Kobe finished with just nine points and eight assists on 4-of-9 shooting, but his two blocks will be the enduring statistical takeaway from Sunday's game. They symbolized his complete antipathy to let the alpha dog collar slip away without a fight.
Final Grade: A-
Durant pumped in 19 first-half points and punctuated them with a few appropriately Thunderous dunks.
For the bulk of the game, it certainly appeared that KD had a solid grip on the MVP award, and his final total of 30 points were more than anyone managed on either team. But his scoring output couldn't match Paul's overall offensive dominance.
Still, KD has plenty to be proud of.
By eclipsing the 30-point mark for the third straight All-Star game, Durant set a new NBA record. In fact, he broke his own mark, as nobody before him had ever pulled off the feat in even two consecutive All-Star contests.
It certainly helped that he got up 24 shots, but with so many of them being of the rim-rattling variety, it's hard to fault him for that.
Final Grade: A-
You're not going to believe this, but Blake Griffin got in a few dunks during the 2013 All-Star Game.
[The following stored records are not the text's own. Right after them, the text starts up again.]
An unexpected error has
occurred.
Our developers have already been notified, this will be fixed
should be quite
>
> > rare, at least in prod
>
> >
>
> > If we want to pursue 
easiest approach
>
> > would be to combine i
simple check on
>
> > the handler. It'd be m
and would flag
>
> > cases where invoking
Amazing, right?
Griffin was the beneficiary of a handful of lobs from Paul, which made the game look an awful lot like most of the regular-season contests the two have played this year.
Considering Griffin dominated the commercial breaks with his consistently excellent Kia ads and threw down plenty of highlight jams, he's deserving of high marks. He ended up with 19 points on 9-of-11 dunking...I mean "shooting."
Final Grade: B+
Thanks to some less-than-committed defense, assists weren't all that tough to come by. But that's no reason to penalize CP3, who took advantage of plenty of open passing lanes en route to 15 dimes and the game's highest individual honor.
CP3 found Griffin plenty of times for a few of their signature Lob City specials and spent the fourth quarter torching the East from long distance.
For his troubles, Paul took home a trophy, but also received a busted lip at the hands (elbows, actually) of Noah. Who says everybody takes it easy in the All-Star game?
Final Grade: A
It's got to be tough to be the only player on the West team to put up a goose egg. I mean, they scored 143 points as a whole, so you'd think LaMarcus Aldridge could have found his way to one measly bucket.
But alas, it wasn't to be.
Aldridge went scoreless, and only got up a pair of shots in 11 minutes. KG also failed to score, but his appearance for the East was a little different—he was just around to start, say "hi" to everyone, and sit back down.
To his credit, L.A. found other ways to contribute, pulling down four boards and blocking a pair of shots. But zero points? Really?
Sometimes, you have to make the tough decisions when you're handing out very official grades such as these. With a heavy heart, I hereby fail Aldridge.